Data are abstract and often difficult to understand. Nevertheless, they often contain valuable information. Why is it so difficult to obtain and communicate this information?

Many complex systems we are dealing with today, such as production processes or customer lifetime journeys, are largely invisible. Only through the indirect route of data collection and analysis can we understand these systems to such an extent that we can identify and solve problems.

Data visualizations are the friendly access to this data. They should also enable non-techies to read and interpret data.

However, the colourful and appealing presentation leads us to think that everything is easy and nothing can go wrong anymore.

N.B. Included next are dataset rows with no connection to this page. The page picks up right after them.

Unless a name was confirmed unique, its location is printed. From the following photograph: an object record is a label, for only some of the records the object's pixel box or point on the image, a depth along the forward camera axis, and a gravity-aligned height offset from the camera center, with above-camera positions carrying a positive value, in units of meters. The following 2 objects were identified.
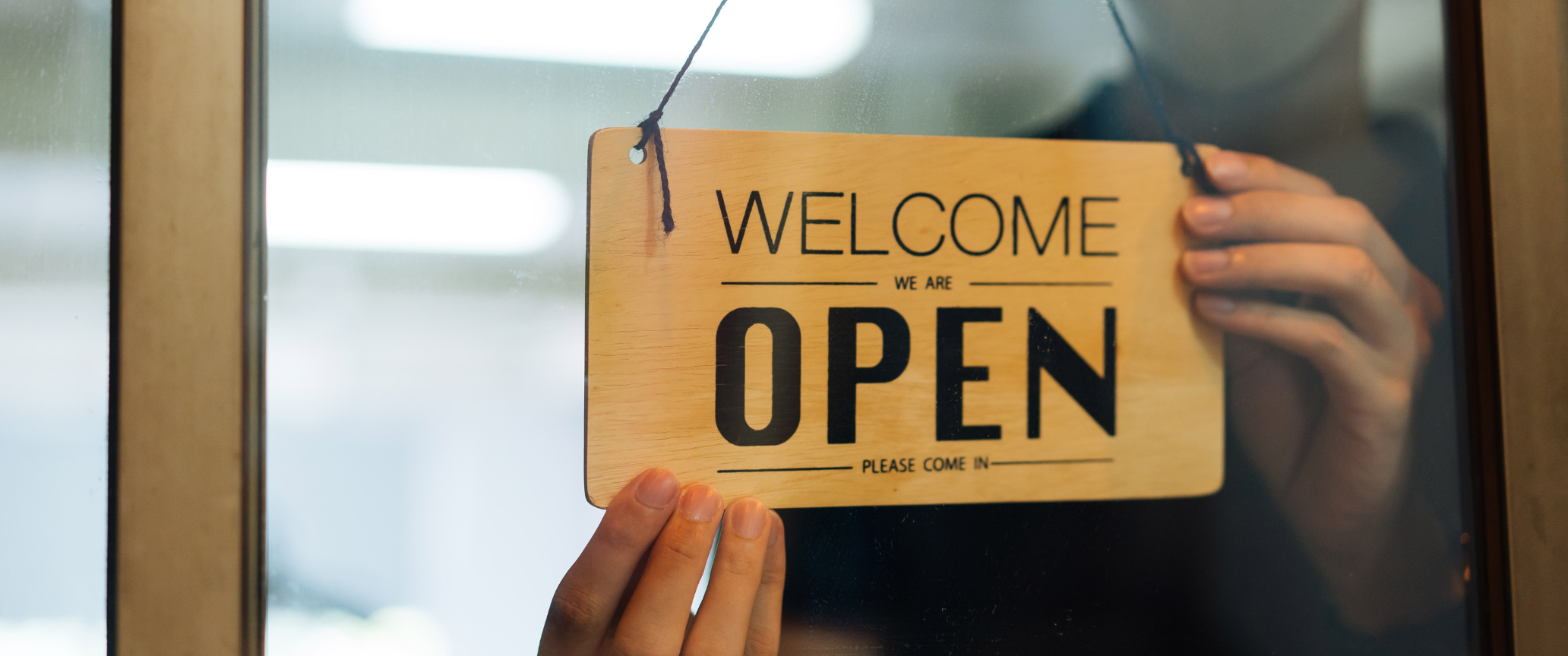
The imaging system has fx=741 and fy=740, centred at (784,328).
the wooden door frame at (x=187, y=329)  0.49 +0.01
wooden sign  0.54 +0.01
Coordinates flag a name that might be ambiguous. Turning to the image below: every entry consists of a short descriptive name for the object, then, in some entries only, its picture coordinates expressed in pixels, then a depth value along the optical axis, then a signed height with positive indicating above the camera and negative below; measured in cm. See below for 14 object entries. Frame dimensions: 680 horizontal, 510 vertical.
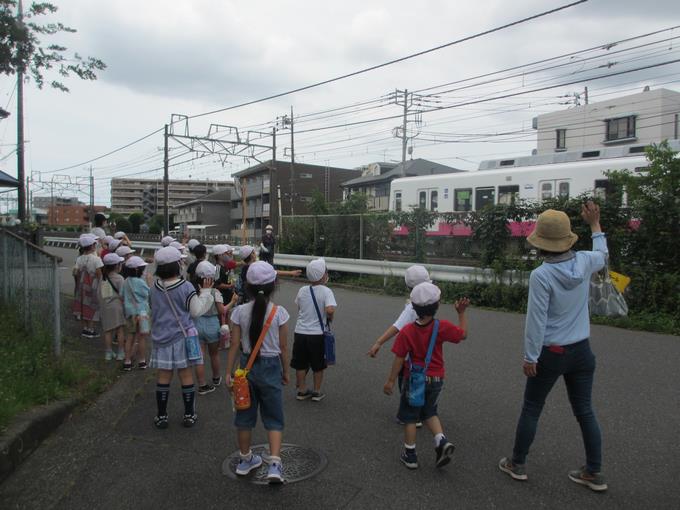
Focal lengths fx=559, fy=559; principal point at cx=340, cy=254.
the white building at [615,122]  3616 +733
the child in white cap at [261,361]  390 -97
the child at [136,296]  660 -87
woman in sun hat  359 -68
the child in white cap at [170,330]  493 -94
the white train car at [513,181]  1514 +146
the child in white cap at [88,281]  796 -85
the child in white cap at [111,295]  695 -90
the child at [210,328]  588 -111
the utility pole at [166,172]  3375 +326
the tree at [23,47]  973 +316
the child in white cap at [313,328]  552 -102
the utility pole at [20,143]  1961 +285
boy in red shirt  390 -90
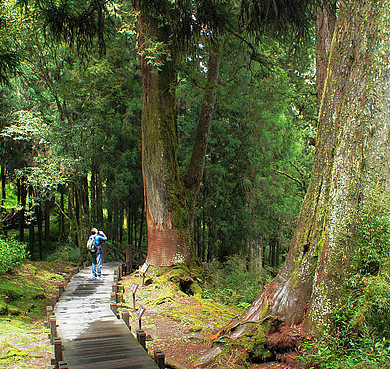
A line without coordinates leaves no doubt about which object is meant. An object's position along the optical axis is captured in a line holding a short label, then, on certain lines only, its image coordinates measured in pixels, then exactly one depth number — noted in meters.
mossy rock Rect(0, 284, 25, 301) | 13.31
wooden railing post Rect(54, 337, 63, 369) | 6.16
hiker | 13.39
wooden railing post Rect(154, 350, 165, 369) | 5.75
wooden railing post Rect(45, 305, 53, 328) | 9.08
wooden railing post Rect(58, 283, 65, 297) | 11.50
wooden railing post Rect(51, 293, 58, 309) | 10.18
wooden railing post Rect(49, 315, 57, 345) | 7.61
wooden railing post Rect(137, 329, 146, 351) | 6.84
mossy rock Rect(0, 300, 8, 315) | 11.31
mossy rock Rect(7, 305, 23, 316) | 11.52
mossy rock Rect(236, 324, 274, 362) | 5.64
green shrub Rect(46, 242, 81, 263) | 21.01
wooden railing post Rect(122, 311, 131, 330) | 8.27
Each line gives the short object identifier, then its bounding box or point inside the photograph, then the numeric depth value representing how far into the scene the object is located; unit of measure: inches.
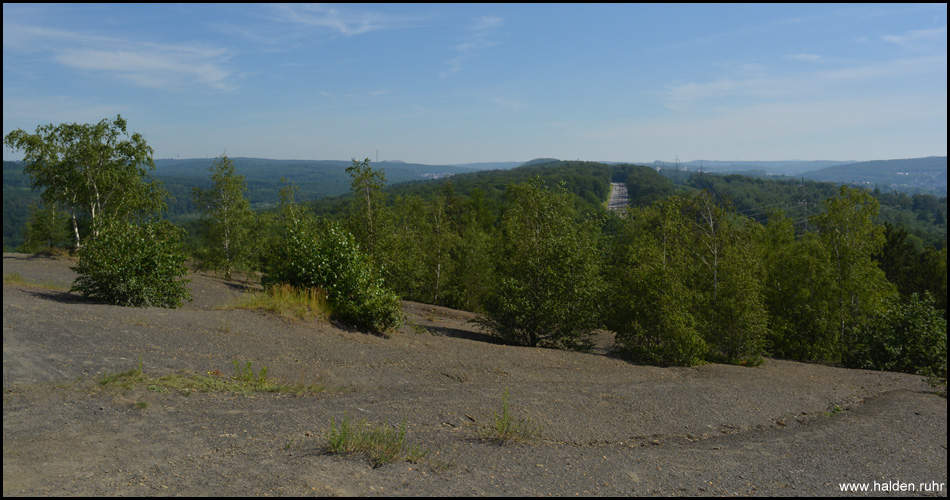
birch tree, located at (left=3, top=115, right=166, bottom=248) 1047.0
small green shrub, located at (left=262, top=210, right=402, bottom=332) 552.7
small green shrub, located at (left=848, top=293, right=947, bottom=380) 719.1
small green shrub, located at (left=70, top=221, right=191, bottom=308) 506.9
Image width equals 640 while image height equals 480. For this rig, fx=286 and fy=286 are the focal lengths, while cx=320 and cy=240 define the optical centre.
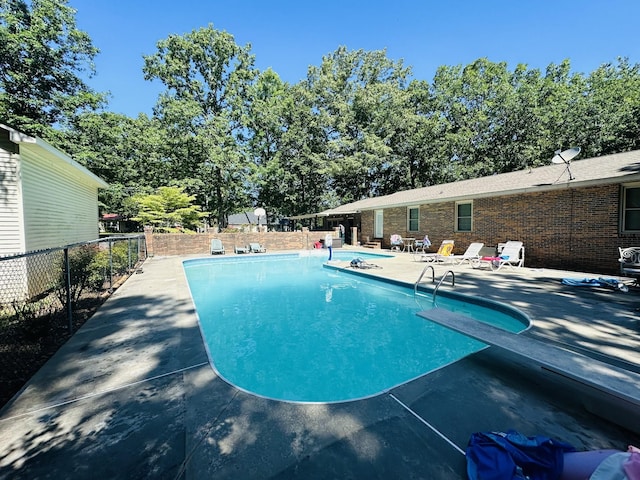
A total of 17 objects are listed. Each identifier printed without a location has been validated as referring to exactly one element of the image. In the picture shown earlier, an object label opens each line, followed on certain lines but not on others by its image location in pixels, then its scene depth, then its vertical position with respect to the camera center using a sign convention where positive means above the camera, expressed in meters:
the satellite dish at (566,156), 9.61 +2.45
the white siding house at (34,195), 6.98 +1.14
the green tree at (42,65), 16.55 +10.49
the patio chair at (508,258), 9.88 -1.08
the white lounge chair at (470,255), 11.19 -1.06
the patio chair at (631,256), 6.80 -0.79
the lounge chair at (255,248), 18.03 -1.05
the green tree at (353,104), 27.06 +12.44
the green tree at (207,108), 24.42 +11.21
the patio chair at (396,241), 16.69 -0.68
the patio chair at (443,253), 11.89 -1.04
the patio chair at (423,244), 14.21 -0.78
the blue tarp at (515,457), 1.74 -1.47
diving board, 2.31 -1.31
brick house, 8.62 +0.59
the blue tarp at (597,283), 6.56 -1.36
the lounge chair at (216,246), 17.08 -0.85
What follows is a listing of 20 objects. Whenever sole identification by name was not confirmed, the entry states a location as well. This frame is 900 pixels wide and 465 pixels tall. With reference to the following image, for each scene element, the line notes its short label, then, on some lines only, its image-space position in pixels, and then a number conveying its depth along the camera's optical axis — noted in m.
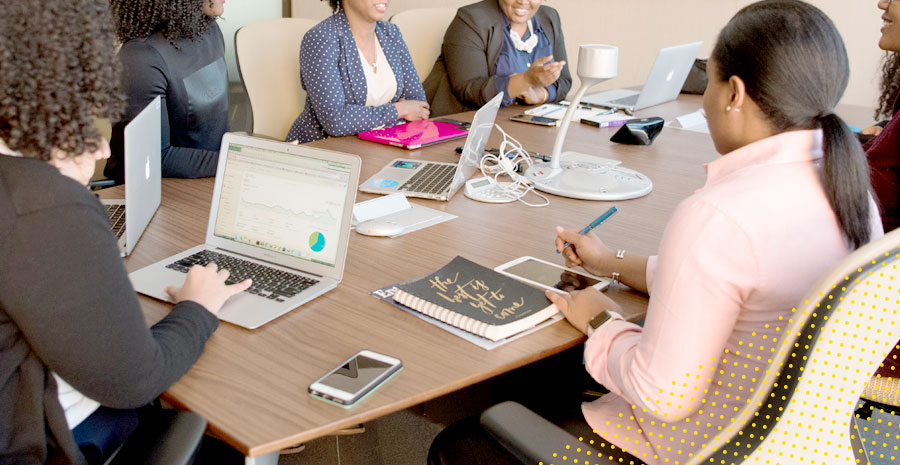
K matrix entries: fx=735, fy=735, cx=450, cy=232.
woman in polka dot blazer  2.35
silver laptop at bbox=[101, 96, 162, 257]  1.39
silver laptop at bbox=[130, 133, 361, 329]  1.26
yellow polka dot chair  0.77
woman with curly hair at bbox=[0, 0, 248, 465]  0.82
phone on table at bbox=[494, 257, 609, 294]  1.32
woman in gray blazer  2.84
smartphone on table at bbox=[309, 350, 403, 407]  0.97
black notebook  1.16
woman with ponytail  0.92
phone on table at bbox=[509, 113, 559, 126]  2.52
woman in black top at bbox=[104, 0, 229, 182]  1.90
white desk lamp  1.81
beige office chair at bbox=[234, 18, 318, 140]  2.60
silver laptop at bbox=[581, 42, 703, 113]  2.70
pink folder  2.19
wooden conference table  0.96
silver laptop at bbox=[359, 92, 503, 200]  1.75
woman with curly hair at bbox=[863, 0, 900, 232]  1.68
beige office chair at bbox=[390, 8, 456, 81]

But it’s not that simplistic. Data visualizations are very often not understood. If you have observed this before, either as a reader or as a creator of visualizations, then you should read on.

According to my observations, a lot of things can go wrong. For over ten years I have been developing user interfaces for data products and I have made the painful experience that visualizations often don’t fulfill their purpose. The users don’t understand the visual language, can’t grasp the data structure, or can’t understand the meaning of the presented data. In some particularly ambitious business intelligence projects, we found that the visualizations were rarely used afterwards. But why is that? And how can you do better?

1. Let’s take a look at the process of creating data visualizations. It doesn’t start with the data, as is often assumed.

It starts much earlier, with the system behind it.

Because behind all the data lies a system in the real world. It is usually invisible and very complex. Take a web shop, for example. Nobody can simply see the streams of visitors.

First we need an idea, a mental map of this webshop, to decide which objects, properties and events we want to measure: Visitors, websites, shopping baskets and products, there would be many things that could be interesting. But not all things we can measure technically, like the thoughts of a webshop visitor while he decides not to buy a product in his shopping cart. How nice it would be to know that!

Likewise, our mental map could be incomplete, inaccurate or simply wrong. Then we might not ask the right questions and measure the right data.

2. Next, we create a data model. Here, too, a lot is lost, because a data model cannot capture every detail of the real world. Anyone who has ever done this knows that an inflated data model is a dangerous monster. That’s why we prefer to stay as simple as possible and leave out unimportant details.

3. After we have collected data and processed it, we finally create our visualization. Up to this step, two things happened that we should keep in mind:

First, not all of the complexity of the system is visible in the visualization, and second, we encrypted the system twice.

First it was translated into the data, and then the data was translated into the visualization. That is why we call this process encoding and the producers of data visualizations encoders.

4. Well, are we done now? Not at all, because now comes the second half, decoding. A decoder is a reader of a visualization.

In order to understand the system and to get action-relevant insights, the decoder has to go backwards again:

from the data visualization to the data, and from the data to the mental model. He wants to confirm, refine or change his own mental model with the help of the data. How can he do this?

In the first step, the reader has to crack the translation key. What do the lines, points, position and color mean? What does the axis label and the legend say? At the same time he tries to recognize the data structure. These points in the timeline, are they clicks per hour per country? Or per product?

5. As soon as he has succeeded in decoding the data structure, he can get an idea of the objects. Statistical knowledge is helpful for this. Are these absolute or relative numbers? How large is the population? What are the proportions and relationships between jeans, clothing sizes and orders?

This information is purely quantitative. He knows that something has happened, but not why. Why do we sell so many oversized jeans? Why did we sell 17% more last Saturday than the average Saturday? This is where his domain knowledge, his mental map of the system comes in. The context lost through encoding has to be added again.

Because we cannot interpret data without causality.

We need detailed knowledge, based on our own experiences and stories. We humans are causality machines. Data without context remains meaningless to us.

A healthy dose of critical thinking is also part of it. What motives did the author have? Which data is missing? Can the data be correct? Were there measurement errors? Are there any uncertainties? Do I myself have a cognitive bias? Which statements can I derive from this and which not?

6. If data and mental model fit together, the decoder can now interpret the data and gain actionable insights. He can expand his knowledge and improve his mental map, or ask further specific questions.

As we have seen, however, the road to this is a long one. There are many dangers lurking.

 

Only the one who keeps an eye on the complete process and also supports the readers where they need it (data competence and data literacy) will be able to build a successful data product or an efficient visualization.